- Where rapid, regular intravenous (IV) access is unavailable with any of the following:
- Cardiac arrest (may be used as a first line vascular access).
- Multisystem trauma with severe hypovolemia.
- Severe dehydration with vascular collapse and/or loss of consciousness.
- Respiratory failure/respiratory arrest.
- Require life-saving medications that cannot be administered intramuscular (IM) or subcutaneous (SQ).
- Fracture in bone or joint replacement of intraosseous (IO) site. Current or prior infection at proposed IO site.
- Previous IO insertion at proposed site within 48 hours.
- Inability to find landmarks (e.g., proximal humerus on small pediatrics).
- Accessing the humeral head for IO insertion is restricted to those over the age of 12 and greater than 55 kg.
- Place the patient’s palm on the umbilicus and elbow on the ground or stretcher or place the patient’s arm flat on the ground or stretcher with the palm facing downward.
- Use your thumb to identify humeral shaft, slide thumb towards humeral head with firm pressure. Locate tubercule by prominent bulge.
- Use the opposite hand to pinch interior and anterior humerus ensuring that you are midline on the humerus. If necessary, for further confirmation, locate the inter-tubercular groove.
- With your finger on the insertion site, keeping the arm adducted, externally rotate the humerus 90⁰. You may be able to feel the inter-tubercular groove.
- Rotate the arm back to the original position for insertion. The insertion site is 1-2 cm lateral to the inter-tubercular groove.
- The proximal tibia should be utilized as the primary insertion site for all patients under the age 12 and less than 55 kg.
- Identify the tibial tuberosity located 2 finger-breaths below the base of the patella.
- The insertion site is 1-2 cm medical from this bony prominence on the superior portion of the flat aspect of the proximal tibia. Rotating the leg laterally can aid in positioning the site anterior.
- Cleanse site using antiseptic agent and allow to air dry thoroughly.

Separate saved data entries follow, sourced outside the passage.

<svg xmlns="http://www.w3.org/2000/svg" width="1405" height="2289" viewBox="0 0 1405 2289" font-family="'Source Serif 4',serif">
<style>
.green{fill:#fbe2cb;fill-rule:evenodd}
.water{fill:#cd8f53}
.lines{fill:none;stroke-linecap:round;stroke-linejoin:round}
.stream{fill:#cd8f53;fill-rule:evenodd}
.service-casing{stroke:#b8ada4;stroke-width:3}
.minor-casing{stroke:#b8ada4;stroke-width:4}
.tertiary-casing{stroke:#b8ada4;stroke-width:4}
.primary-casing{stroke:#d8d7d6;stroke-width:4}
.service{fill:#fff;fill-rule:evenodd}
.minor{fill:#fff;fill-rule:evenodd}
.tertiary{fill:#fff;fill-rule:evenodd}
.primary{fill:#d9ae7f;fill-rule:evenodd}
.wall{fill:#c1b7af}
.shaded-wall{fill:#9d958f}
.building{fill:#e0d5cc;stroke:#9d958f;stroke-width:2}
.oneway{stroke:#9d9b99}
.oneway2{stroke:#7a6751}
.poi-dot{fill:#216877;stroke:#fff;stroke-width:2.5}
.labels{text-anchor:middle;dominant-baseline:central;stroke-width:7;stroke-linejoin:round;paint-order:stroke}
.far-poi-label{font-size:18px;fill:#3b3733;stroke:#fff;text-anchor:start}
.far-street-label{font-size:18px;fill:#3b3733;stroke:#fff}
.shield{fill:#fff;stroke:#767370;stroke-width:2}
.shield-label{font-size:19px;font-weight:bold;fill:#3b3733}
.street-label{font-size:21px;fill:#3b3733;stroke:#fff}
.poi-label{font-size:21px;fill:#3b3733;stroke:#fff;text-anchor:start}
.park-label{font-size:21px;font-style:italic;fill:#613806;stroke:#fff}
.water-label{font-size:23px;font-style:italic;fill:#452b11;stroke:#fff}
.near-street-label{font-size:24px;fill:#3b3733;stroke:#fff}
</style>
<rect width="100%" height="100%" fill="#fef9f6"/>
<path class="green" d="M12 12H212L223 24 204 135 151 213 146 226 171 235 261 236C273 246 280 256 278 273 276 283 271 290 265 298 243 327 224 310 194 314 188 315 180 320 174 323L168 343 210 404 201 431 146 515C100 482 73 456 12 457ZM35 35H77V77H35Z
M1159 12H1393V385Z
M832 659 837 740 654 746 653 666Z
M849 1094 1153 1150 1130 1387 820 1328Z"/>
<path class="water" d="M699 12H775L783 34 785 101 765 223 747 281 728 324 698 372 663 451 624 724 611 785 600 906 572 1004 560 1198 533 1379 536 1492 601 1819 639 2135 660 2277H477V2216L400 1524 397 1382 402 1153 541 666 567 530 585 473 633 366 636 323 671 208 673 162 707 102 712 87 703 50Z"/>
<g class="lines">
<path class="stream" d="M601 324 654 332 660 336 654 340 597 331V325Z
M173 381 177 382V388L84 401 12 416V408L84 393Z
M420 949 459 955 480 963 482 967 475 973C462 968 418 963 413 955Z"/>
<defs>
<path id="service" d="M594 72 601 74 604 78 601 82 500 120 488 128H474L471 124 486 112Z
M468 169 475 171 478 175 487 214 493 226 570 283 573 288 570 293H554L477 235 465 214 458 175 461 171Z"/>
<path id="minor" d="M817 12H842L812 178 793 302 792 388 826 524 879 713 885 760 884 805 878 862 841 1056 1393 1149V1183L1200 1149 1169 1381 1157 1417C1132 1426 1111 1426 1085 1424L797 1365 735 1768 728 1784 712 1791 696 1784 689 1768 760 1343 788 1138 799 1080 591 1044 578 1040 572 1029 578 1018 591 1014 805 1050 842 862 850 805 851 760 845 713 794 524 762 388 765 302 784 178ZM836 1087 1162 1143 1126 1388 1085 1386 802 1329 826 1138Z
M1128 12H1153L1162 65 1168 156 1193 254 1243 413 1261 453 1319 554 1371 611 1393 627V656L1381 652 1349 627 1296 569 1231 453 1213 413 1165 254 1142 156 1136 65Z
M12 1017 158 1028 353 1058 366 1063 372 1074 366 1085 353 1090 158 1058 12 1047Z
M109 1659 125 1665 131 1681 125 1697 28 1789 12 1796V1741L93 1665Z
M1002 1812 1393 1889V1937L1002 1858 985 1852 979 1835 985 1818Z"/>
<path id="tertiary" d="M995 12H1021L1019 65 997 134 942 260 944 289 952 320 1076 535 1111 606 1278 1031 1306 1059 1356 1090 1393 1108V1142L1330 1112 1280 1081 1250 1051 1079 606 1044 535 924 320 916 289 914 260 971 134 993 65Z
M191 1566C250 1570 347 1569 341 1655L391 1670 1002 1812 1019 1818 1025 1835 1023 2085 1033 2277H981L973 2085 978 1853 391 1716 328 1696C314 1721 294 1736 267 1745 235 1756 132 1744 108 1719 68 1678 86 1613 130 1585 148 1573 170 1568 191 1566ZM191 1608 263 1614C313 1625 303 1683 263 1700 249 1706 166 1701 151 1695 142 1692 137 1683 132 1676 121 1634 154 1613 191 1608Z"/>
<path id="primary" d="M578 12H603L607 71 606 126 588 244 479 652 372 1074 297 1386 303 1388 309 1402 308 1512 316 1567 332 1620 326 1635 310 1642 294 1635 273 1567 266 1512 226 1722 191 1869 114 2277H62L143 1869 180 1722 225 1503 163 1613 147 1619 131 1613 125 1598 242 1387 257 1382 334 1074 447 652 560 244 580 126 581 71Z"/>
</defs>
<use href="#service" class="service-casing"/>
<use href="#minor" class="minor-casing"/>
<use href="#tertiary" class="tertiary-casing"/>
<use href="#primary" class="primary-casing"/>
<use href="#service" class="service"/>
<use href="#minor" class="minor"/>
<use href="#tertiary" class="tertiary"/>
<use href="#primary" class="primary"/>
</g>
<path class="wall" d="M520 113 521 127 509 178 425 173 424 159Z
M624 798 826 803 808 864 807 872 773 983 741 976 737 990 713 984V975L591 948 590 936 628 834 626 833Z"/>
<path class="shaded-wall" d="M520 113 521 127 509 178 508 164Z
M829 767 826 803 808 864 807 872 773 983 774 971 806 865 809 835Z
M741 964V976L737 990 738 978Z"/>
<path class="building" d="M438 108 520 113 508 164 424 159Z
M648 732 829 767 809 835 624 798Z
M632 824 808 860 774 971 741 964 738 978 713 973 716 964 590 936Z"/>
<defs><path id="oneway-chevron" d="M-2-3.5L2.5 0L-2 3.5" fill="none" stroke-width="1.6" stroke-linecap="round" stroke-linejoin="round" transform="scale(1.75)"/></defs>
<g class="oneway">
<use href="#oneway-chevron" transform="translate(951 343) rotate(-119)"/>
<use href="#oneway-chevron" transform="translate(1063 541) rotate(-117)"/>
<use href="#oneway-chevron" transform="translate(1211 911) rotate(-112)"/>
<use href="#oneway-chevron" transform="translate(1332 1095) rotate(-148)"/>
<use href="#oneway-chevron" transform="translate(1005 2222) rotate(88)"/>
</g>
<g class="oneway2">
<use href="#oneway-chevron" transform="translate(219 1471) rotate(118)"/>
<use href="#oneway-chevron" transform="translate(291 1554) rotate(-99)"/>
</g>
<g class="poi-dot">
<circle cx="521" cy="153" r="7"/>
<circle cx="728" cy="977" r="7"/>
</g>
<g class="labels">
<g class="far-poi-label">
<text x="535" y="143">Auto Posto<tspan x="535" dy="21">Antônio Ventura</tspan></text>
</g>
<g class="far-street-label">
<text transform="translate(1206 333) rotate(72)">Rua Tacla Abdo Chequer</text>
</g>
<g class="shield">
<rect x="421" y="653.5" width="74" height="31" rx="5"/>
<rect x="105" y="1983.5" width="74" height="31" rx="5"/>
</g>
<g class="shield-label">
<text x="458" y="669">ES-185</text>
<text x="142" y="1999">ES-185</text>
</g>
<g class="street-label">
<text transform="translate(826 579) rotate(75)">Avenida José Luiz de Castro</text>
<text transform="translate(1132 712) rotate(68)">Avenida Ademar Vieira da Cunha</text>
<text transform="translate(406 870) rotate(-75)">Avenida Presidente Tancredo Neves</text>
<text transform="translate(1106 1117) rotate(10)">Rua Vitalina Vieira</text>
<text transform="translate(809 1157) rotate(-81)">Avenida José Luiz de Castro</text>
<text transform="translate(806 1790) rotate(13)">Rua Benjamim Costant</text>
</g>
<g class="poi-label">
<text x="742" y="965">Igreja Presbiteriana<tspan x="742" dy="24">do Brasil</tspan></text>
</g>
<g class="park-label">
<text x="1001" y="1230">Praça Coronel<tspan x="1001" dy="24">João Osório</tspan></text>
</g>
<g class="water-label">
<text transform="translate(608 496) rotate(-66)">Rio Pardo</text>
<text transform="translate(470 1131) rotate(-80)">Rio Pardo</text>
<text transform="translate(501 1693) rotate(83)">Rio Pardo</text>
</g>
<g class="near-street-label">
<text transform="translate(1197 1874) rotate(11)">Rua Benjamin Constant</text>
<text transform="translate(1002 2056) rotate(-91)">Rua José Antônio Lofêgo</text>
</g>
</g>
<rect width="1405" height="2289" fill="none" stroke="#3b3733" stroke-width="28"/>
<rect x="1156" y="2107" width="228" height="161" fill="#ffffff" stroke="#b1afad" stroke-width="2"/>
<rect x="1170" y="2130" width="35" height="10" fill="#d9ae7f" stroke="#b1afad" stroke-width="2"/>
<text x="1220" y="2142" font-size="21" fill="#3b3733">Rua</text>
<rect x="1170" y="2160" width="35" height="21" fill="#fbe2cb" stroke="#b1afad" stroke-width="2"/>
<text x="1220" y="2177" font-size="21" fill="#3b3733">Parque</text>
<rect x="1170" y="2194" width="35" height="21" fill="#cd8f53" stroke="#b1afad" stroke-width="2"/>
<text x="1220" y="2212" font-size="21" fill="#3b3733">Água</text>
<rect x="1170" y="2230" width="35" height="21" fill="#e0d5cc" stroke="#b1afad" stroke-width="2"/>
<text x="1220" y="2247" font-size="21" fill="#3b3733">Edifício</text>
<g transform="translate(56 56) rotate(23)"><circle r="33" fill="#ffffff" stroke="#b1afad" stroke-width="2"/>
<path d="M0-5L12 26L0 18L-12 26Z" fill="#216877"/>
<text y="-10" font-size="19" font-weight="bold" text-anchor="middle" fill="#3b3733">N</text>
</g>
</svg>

- Connect appropriate needle set to driver and stabilize site.
- Remove needle cap and position the driver at the insertion site with the needle set at a 90⁰ angle to the bone surface.
- Gently pierce the skin with the needle tip until the tip touches the bone.
- The 5 mm mark must be visible above the skin for confirmation of adequate needle length.
- Gently drill into the bone 2 cm or until the hub reaches the skin in an adult.
- Stop when you feel the “pop” or “give” in infants.
- Hold the hub in place and pull the driver straight off. Continue to hold the hub while twisting the stylet off the hub with counter clockwise rotations.
- The needle should feel firmly seated in the bone (1st confirmation of placement).
- Place the stylet in a sharps container, secure site with EZ stabilizer, and connect primed EZ-connect extension set to the hub, firmly secure by twisting clockwise.
- Flush the catheter with 5-10 mL Normal Saline adults (2-3 mL pediatric); look for infiltration (2nd confirmation of placement).
- If the patient is responsive to pain, administer 40 mg (2 mL) 2% Lidocaine, slow IV over 90 seconds for anesthetic effect prior to the saline flush. May give an additional 20 mg for a max dose of 60 mg.
- Begin infusion utilizing a pressure delivery system and continue to monitor extremity for complications.
- Any prehospital fluids or medications approved for intravenous (IV) use may be given IO.
- Document the procedure, time, and result (success) on/with the patient care report (PCR).